[TO-DO ITEM]: Every line containing the string "wire" should be returned from the records.

[SUPPLIED MATERIAL]:
◆ ◆ ◆ ◆ ◆ ◆ ◆

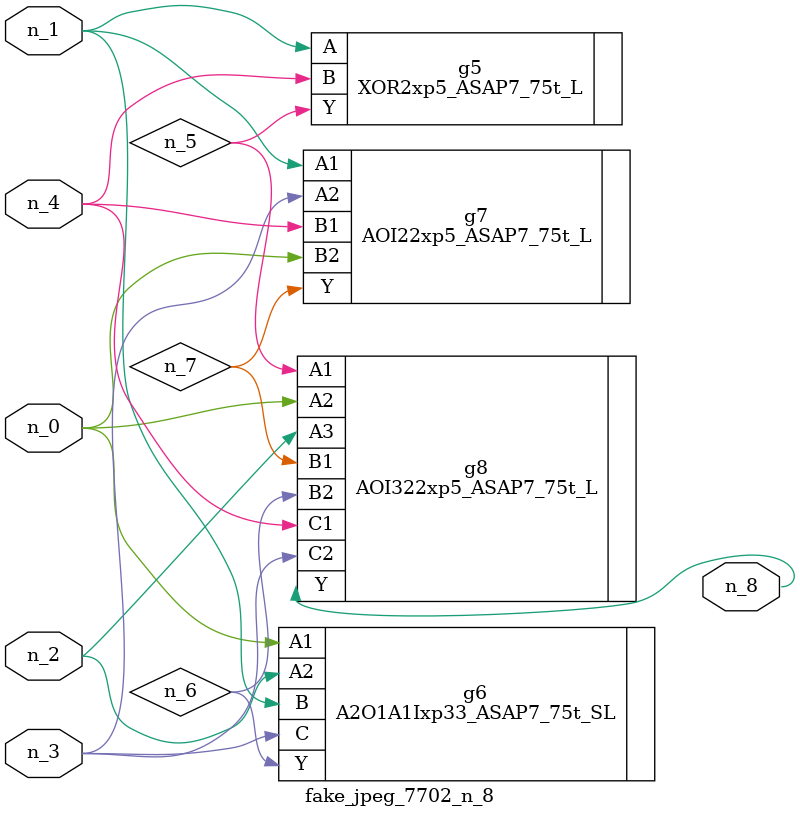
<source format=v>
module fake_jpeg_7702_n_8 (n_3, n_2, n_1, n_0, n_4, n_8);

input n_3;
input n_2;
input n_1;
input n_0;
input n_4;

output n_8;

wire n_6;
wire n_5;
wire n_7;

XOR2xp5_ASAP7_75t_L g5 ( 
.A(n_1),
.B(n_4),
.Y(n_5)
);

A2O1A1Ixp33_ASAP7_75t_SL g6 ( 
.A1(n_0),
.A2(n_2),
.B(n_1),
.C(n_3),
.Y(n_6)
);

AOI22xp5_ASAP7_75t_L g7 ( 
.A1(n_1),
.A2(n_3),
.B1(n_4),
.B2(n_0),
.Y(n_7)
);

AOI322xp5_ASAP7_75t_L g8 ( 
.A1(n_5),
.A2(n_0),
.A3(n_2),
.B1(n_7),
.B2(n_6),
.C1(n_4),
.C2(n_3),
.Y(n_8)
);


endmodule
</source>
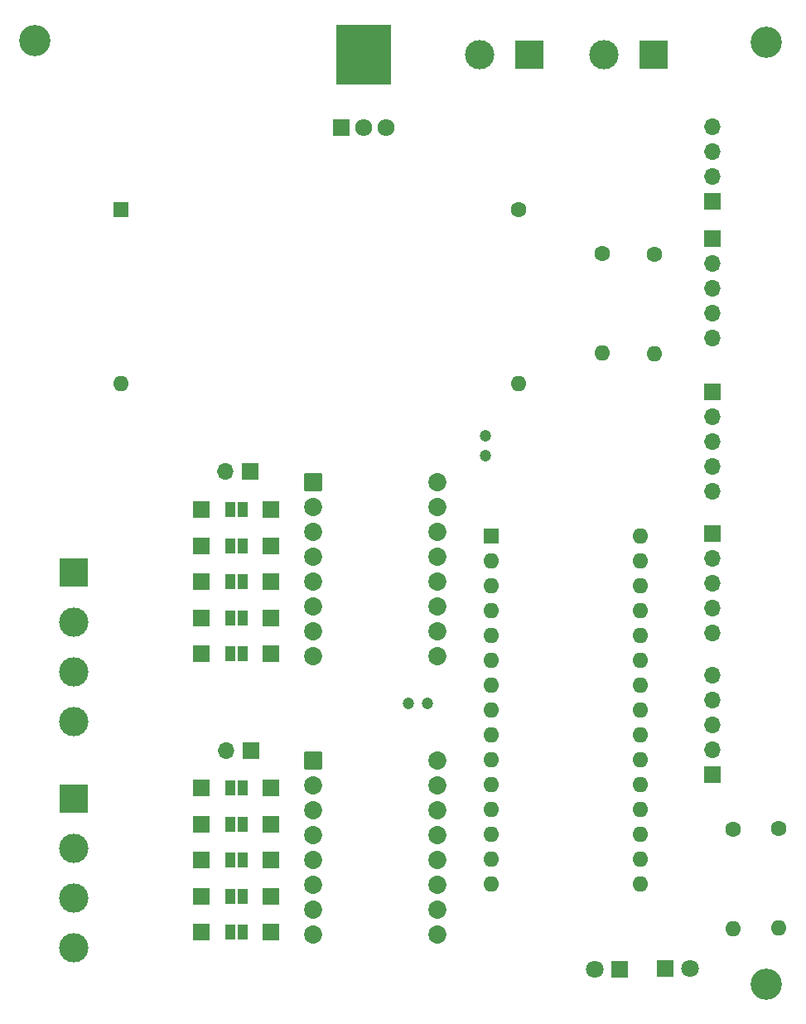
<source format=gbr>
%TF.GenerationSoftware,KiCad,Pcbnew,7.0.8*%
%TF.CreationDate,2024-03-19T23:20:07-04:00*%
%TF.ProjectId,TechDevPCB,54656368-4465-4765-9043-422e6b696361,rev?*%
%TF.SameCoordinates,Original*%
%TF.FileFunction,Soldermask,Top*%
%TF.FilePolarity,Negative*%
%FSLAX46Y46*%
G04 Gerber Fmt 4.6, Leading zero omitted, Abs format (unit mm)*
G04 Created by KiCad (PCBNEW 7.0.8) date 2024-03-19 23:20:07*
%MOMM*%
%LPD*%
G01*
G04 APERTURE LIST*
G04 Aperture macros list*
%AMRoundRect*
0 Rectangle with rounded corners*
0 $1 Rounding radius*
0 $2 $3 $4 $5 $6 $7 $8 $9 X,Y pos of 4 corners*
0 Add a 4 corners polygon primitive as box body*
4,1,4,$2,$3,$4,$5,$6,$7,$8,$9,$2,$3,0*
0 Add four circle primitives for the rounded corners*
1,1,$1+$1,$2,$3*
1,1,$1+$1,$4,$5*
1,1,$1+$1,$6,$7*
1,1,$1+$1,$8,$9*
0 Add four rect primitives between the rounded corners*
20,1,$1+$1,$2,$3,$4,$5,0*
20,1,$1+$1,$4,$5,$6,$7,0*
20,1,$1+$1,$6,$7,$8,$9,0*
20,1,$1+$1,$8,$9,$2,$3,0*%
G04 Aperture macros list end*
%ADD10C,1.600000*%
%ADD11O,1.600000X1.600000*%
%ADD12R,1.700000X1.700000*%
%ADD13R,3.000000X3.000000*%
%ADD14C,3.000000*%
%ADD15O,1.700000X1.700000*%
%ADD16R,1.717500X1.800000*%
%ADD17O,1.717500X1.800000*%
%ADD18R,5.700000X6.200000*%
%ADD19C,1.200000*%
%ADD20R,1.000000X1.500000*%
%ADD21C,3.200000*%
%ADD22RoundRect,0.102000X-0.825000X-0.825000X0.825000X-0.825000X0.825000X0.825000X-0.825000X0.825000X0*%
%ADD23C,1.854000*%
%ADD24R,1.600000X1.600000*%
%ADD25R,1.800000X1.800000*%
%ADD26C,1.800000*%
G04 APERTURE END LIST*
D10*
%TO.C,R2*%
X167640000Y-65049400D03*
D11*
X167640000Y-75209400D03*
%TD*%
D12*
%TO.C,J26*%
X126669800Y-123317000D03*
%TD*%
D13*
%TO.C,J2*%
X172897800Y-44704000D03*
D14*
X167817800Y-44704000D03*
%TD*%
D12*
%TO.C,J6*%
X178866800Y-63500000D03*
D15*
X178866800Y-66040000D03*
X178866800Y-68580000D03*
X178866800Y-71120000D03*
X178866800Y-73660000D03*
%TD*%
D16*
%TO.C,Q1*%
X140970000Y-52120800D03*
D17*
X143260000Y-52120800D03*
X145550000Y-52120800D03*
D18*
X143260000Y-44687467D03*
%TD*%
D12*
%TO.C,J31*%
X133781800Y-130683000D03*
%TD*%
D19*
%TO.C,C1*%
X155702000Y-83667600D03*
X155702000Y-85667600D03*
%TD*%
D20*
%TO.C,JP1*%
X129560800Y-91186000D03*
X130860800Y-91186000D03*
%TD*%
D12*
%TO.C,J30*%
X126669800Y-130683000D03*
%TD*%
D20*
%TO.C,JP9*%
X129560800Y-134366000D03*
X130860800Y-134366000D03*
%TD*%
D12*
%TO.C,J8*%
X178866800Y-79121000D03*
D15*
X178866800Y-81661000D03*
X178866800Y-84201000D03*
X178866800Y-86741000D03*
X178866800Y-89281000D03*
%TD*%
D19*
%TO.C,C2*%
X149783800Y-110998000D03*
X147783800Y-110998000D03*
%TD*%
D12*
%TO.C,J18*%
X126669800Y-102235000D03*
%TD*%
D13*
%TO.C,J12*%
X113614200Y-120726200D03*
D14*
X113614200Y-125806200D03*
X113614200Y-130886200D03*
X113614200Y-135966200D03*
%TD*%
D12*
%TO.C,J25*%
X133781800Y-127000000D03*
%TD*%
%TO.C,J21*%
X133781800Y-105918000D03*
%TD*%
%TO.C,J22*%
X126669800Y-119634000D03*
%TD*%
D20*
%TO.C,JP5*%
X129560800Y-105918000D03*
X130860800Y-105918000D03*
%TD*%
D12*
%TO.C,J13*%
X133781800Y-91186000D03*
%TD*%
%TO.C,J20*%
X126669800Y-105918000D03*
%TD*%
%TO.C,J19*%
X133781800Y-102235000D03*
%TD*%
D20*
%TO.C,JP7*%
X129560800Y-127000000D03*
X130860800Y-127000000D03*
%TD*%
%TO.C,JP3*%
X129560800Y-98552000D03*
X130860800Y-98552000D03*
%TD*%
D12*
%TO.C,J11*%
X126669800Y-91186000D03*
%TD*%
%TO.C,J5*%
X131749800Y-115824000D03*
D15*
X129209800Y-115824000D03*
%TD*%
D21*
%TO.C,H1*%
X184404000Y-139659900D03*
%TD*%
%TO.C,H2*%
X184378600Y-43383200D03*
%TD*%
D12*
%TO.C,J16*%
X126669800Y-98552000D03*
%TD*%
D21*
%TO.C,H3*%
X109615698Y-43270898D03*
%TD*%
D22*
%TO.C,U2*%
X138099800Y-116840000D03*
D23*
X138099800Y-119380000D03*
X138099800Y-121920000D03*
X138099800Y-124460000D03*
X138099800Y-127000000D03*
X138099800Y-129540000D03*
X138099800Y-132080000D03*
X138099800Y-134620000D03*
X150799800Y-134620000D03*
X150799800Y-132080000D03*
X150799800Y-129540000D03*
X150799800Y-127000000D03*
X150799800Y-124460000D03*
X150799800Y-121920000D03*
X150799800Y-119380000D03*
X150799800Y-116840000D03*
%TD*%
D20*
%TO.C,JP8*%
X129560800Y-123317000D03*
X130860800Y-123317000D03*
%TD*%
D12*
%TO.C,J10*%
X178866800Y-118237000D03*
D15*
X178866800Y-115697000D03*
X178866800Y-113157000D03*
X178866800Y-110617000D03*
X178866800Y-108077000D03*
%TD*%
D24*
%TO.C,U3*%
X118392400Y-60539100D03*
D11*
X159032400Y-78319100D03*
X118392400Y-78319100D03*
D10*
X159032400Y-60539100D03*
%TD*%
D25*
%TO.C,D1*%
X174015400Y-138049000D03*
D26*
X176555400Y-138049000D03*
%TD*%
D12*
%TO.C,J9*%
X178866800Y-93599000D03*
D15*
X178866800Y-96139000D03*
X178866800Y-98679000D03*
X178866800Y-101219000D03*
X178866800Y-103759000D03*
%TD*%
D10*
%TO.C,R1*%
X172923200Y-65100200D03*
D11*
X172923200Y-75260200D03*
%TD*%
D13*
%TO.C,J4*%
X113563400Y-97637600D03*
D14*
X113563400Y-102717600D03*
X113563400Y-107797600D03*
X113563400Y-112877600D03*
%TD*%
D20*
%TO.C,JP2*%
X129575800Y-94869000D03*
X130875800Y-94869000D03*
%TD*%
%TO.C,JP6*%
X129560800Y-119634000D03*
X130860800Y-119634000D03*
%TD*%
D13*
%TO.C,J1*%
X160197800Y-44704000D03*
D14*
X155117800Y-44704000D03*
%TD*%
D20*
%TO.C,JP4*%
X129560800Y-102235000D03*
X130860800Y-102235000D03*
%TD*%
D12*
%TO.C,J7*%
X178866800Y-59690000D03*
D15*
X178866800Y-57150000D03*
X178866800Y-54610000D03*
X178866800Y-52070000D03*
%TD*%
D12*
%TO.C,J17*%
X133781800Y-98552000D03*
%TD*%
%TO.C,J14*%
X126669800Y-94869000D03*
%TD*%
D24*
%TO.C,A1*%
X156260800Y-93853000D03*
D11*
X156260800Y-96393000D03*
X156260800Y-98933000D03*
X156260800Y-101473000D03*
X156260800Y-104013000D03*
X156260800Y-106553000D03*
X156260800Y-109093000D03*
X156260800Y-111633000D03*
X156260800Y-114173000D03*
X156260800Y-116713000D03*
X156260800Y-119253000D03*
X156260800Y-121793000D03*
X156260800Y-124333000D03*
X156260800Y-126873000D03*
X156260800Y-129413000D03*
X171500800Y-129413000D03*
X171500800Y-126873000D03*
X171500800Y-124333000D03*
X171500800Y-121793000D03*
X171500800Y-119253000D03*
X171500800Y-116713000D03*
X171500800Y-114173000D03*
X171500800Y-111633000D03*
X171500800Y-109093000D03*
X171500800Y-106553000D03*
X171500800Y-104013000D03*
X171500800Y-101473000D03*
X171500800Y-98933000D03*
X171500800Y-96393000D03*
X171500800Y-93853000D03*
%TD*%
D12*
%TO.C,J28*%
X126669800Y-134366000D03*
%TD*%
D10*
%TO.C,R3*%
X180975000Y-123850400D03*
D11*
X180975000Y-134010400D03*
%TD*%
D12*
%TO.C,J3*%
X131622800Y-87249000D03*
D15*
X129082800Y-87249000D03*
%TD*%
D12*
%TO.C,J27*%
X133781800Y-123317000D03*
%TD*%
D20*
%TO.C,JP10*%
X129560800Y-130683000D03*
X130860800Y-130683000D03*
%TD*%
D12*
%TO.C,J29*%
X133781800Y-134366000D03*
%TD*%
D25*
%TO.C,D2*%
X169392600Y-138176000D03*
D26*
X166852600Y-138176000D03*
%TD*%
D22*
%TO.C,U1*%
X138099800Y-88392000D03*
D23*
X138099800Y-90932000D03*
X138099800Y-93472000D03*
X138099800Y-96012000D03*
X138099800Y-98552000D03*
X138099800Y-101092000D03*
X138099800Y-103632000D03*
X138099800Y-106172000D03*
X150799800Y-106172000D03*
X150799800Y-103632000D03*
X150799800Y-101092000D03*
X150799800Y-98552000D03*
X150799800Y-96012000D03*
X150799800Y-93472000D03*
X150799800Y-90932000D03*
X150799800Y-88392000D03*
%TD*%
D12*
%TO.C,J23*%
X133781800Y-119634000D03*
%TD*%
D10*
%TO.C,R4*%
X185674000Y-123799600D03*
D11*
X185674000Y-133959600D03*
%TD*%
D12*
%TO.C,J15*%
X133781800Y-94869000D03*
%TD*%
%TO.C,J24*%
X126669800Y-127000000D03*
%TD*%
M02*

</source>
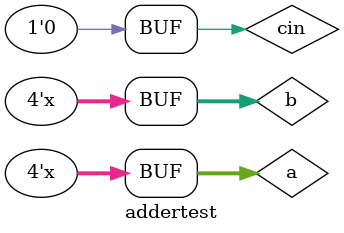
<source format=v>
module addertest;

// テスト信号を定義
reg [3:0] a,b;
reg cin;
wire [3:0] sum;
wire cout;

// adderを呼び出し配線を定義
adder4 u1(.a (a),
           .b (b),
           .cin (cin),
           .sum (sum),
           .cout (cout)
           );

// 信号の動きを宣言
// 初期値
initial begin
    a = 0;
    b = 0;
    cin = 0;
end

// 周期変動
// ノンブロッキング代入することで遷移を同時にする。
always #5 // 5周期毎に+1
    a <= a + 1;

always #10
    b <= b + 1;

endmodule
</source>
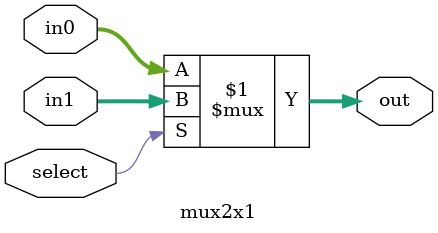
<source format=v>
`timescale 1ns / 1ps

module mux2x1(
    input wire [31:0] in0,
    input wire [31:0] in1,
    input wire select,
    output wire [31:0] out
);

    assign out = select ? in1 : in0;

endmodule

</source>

◆ ◆ ◆ ◆ ◆ ◆ ◆

[RESULT]:
wire n_6;
wire n_5;
wire n_7;
wire [3:0] sum;
wire cout;
    input wire [31:0] in0,
    input wire [31:0] in1,
    input wire select,
    output wire [31:0] out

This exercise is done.